Set down, please, exactly the lines below that run from the line with "An avatar thing" to the line with "conf dans *main.py*", both lines included.
== Segment start ==
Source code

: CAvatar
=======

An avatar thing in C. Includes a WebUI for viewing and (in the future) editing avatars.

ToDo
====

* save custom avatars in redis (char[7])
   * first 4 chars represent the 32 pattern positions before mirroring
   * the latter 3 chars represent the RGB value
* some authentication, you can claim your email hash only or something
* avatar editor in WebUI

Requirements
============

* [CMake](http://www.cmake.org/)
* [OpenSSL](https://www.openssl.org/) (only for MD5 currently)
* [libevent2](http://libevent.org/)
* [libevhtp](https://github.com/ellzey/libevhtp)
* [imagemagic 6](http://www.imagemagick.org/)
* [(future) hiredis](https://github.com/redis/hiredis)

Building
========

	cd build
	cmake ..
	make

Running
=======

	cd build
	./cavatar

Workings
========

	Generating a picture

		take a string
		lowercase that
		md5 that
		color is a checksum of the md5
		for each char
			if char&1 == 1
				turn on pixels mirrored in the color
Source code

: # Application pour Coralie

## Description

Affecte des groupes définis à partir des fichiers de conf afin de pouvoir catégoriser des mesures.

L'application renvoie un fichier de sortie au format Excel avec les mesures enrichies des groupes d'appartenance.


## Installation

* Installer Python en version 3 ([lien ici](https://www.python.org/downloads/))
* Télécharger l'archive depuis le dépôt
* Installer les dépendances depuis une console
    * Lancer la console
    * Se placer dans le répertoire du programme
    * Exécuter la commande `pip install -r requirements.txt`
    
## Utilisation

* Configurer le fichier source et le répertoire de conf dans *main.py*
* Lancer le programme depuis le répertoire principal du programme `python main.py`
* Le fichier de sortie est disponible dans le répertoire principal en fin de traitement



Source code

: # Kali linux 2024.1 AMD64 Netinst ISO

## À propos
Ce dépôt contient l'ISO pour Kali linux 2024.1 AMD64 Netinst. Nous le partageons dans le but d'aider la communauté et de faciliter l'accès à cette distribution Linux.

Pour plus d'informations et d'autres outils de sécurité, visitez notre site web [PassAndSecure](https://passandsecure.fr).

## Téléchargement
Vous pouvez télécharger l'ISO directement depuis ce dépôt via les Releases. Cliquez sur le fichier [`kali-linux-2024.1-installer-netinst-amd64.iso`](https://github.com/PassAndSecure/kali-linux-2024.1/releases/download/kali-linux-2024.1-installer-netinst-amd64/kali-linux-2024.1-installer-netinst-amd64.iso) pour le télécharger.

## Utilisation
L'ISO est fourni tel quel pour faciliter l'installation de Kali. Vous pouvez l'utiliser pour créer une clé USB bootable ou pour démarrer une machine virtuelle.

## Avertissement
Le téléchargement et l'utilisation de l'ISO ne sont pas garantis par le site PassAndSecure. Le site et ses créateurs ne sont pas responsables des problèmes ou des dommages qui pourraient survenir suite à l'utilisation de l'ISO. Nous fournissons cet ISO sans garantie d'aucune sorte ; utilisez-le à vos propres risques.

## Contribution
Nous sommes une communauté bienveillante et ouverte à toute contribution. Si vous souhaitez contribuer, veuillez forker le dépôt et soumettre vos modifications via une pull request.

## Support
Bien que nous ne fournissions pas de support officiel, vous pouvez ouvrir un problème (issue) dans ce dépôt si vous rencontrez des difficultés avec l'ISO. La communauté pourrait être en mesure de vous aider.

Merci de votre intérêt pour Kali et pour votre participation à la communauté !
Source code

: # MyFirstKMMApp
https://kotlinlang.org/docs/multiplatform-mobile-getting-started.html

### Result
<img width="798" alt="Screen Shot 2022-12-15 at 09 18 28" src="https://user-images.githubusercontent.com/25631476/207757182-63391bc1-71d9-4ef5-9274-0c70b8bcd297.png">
== Segment end ==
== Segment start ==
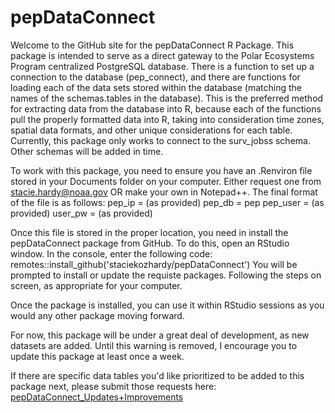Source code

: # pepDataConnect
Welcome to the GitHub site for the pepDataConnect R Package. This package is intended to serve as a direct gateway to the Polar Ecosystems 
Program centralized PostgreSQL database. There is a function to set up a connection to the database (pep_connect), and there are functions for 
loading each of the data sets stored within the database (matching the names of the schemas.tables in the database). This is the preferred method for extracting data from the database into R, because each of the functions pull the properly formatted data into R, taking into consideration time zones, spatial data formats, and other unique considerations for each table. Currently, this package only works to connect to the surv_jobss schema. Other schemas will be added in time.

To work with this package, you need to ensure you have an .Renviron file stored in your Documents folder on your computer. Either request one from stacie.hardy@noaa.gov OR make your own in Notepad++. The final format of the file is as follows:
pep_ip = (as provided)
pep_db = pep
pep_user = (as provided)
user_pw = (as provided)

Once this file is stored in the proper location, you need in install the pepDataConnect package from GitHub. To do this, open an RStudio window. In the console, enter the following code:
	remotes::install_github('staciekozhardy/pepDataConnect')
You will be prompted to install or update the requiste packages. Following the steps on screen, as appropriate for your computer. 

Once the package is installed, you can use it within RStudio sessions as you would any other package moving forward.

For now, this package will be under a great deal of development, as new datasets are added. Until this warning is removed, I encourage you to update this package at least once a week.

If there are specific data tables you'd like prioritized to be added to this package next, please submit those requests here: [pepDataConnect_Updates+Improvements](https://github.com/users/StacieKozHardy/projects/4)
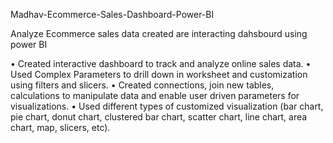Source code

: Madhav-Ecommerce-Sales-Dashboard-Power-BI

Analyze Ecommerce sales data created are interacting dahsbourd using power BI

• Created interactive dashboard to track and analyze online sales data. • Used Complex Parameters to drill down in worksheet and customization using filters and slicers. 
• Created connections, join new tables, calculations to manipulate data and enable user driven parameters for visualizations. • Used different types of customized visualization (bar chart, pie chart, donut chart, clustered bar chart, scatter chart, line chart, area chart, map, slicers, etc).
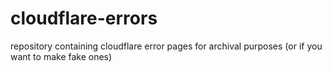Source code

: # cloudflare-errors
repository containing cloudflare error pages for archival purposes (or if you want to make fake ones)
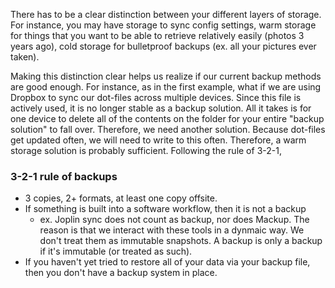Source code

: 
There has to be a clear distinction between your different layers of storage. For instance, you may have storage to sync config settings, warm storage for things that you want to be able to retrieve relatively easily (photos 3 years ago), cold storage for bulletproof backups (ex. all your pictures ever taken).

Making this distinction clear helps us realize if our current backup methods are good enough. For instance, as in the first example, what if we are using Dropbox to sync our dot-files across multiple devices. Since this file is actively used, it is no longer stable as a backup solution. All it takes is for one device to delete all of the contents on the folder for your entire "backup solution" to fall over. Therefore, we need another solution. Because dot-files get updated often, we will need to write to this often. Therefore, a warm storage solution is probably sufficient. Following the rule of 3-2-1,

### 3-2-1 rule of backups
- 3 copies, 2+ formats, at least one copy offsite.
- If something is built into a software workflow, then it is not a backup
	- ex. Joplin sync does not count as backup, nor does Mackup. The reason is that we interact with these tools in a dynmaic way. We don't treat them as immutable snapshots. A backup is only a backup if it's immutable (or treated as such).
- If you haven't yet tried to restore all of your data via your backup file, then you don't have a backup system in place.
== Segment end ==
Answer to this exercise:
An avatar thing in C. Includes a WebUI for viewing and (in the future) editing avatars.

ToDo
====

* save custom avatars in redis (char[7])
   * first 4 chars represent the 32 pattern positions before mirroring
   * the latter 3 chars represent the RGB value
* some authentication, you can claim your email hash only or something
* avatar editor in WebUI

Requirements
============

* [CMake](http://www.cmake.org/)
* [OpenSSL](https://www.openssl.org/) (only for MD5 currently)
* [libevent2](http://libevent.org/)
* [libevhtp](https://github.com/ellzey/libevhtp)
* [imagemagic 6](http://www.imagemagick.org/)
* [(future) hiredis](https://github.com/redis/hiredis)

Building
========

	cd build
	cmake ..
	make

Running
=======

	cd build
	./cavatar

Workings
========

	Generating a picture

		take a string
		lowercase that
		md5 that
		color is a checksum of the md5
		for each char
			if char&1 == 1
				turn on pixels mirrored in the color
Source code

: # Application pour Coralie

## Description

Affecte des groupes définis à partir des fichiers de conf afin de pouvoir catégoriser des mesures.

L'application renvoie un fichier de sortie au format Excel avec les mesures enrichies des groupes d'appartenance.


## Installation

* Installer Python en version 3 ([lien ici](https://www.python.org/downloads/))
* Télécharger l'archive depuis le dépôt
* Installer les dépendances depuis une console
    * Lancer la console
    * Se placer dans le répertoire du programme
    * Exécuter la commande `pip install -r requirements.txt`
    
## Utilisation

* Configurer le fichier source et le répertoire de conf dans *main.py*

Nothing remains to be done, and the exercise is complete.